According to Ellen Ernst Kossek, a professor of management at Purdue University in United States, women who work from home are likely to bear ‘career penalties’ (2020).  However, few but there are studies that have assessed the impact of working from home on the professional productivity of women scientists and academics.  A study published in ‘nature’ looks for the trends of publication by female academics during the period of lockdown.  Through the survey of preprint servers, the study concludes that the women’s publishing rate across various disciplines has fallen as compared to their male counterparts (Viglione 2020).  Another survey conducted by Organization for Women in Science for the Developing World on women scientists about the impact of Covid led restrictions on the productivity of their work.  The study finds out that over 67 per cent of the respondents reported to have a negative impact on their work in terms of inability to perform experiments and inability to collaborate with fellow scientists for advancement of their work.  About 20 per cent of the respondents also described their inability to submit papers for publications (OWSD 2020).  A survey conducted by Upceed Consulting Services (UCS), a Bengaluru-based company, has found that nearly 70 per cent of the employees are working from home. And while doing so, the work often extended beyond regular office timings.  95 per cent of people said they worked on weekends as well. The survey finds that Work from Home has proved to be adding more burden on women employees as they continue to perform their care giving roles alongside fulfilling their professional commitment (Chaudhary 2020).
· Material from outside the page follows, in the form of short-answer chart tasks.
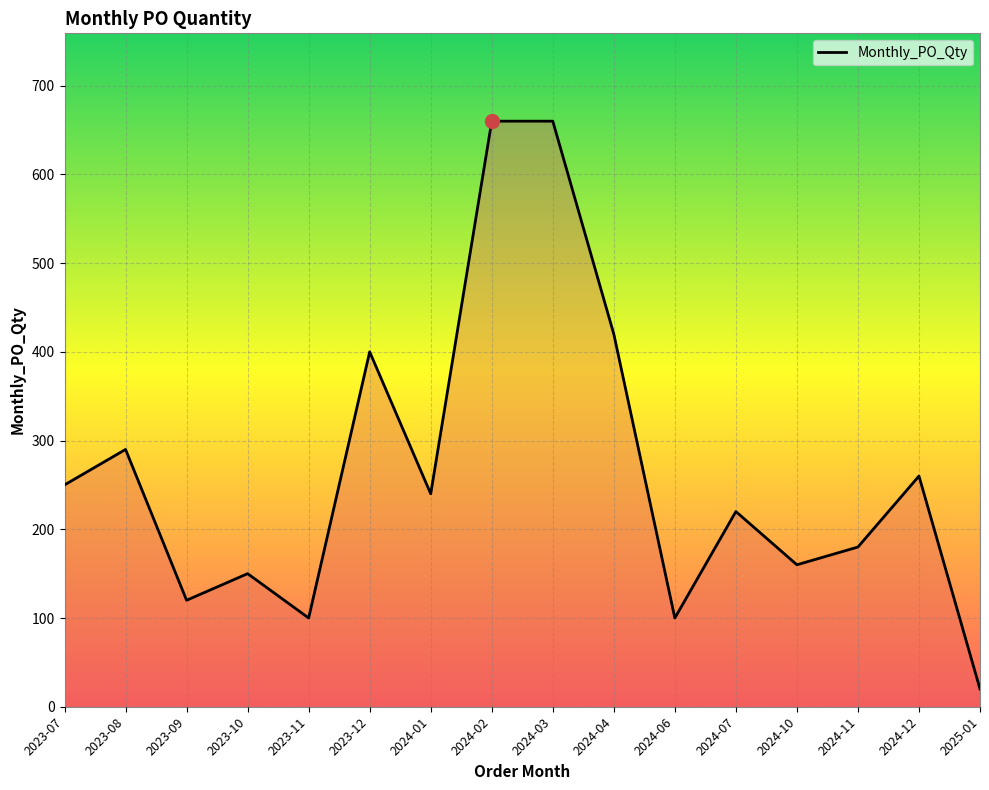

How many distinct data groups are displayed?

1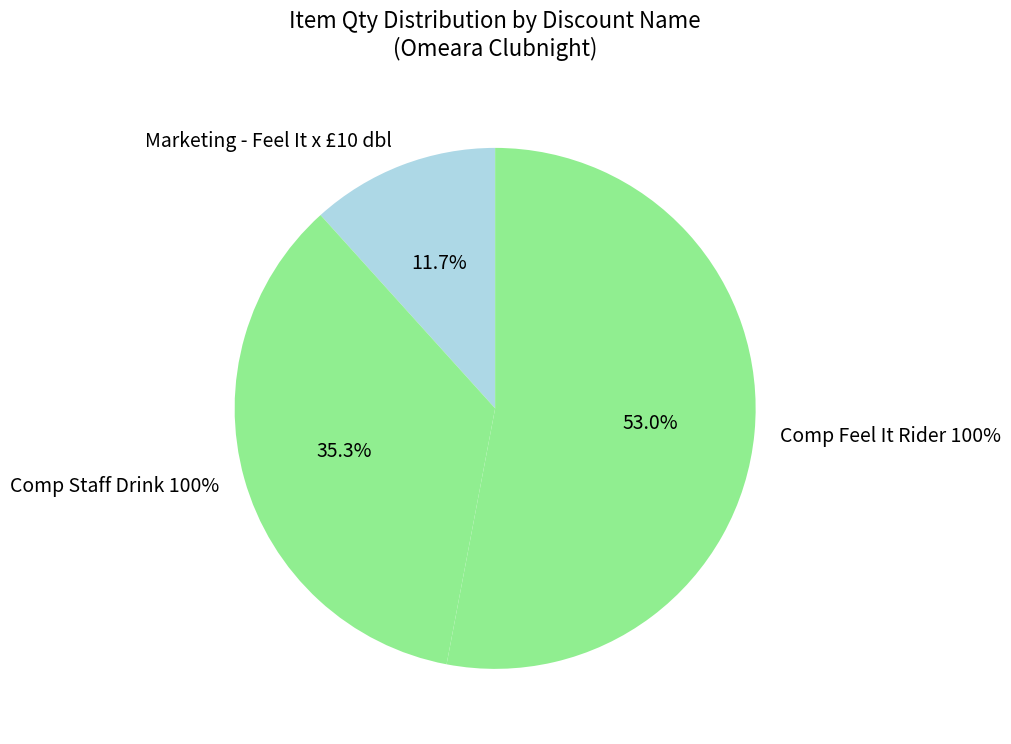

Combined, do Comp Staff Drink 100% and Comp Feel It Rider 100% account for over 50%?

Yes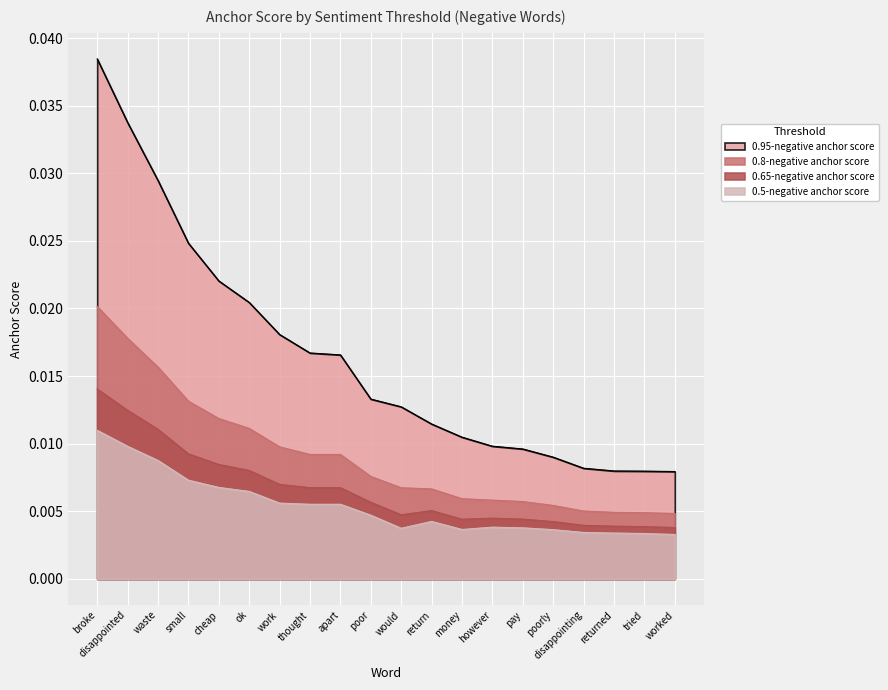

List the series in order of their peak value, lowest first.

0.5-negative anchor score, 0.65-negative anchor score, 0.8-negative anchor score, 0.95-negative anchor score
What better can be than ‘Remote Working’ for a woman professional who has no escape from traditional responsibilities of child care and home management and who wants to excel in her professional endeavors at the same time.  But, the early responses from the women working remotely suggest that, neither the world of work nor the patrifocal family structures have become any better to secure equal spaces and fair distribution of work for them.  Work from Home may prove to be an opportunity to make or break a career for many women professionals. For example, women who are away from their workplaces might lose the track of informal networking which they require to establish connections to subsequently gain career advancements and their absenteeism from the workplace may also result in loss of recognition and rewards for their work (Ibarra et al. 2020). Dynamics of work culture, which have traditionally been unwelcoming for women, may alter for the worst amid the present scenario towards entrenching the gender divide both at workplaces and within homes.  

Vijayata Pervez is Assistant Professor at the Maulana Azad National Urdu University College of Teacher Education, Sambhal, Uttar Pradesh.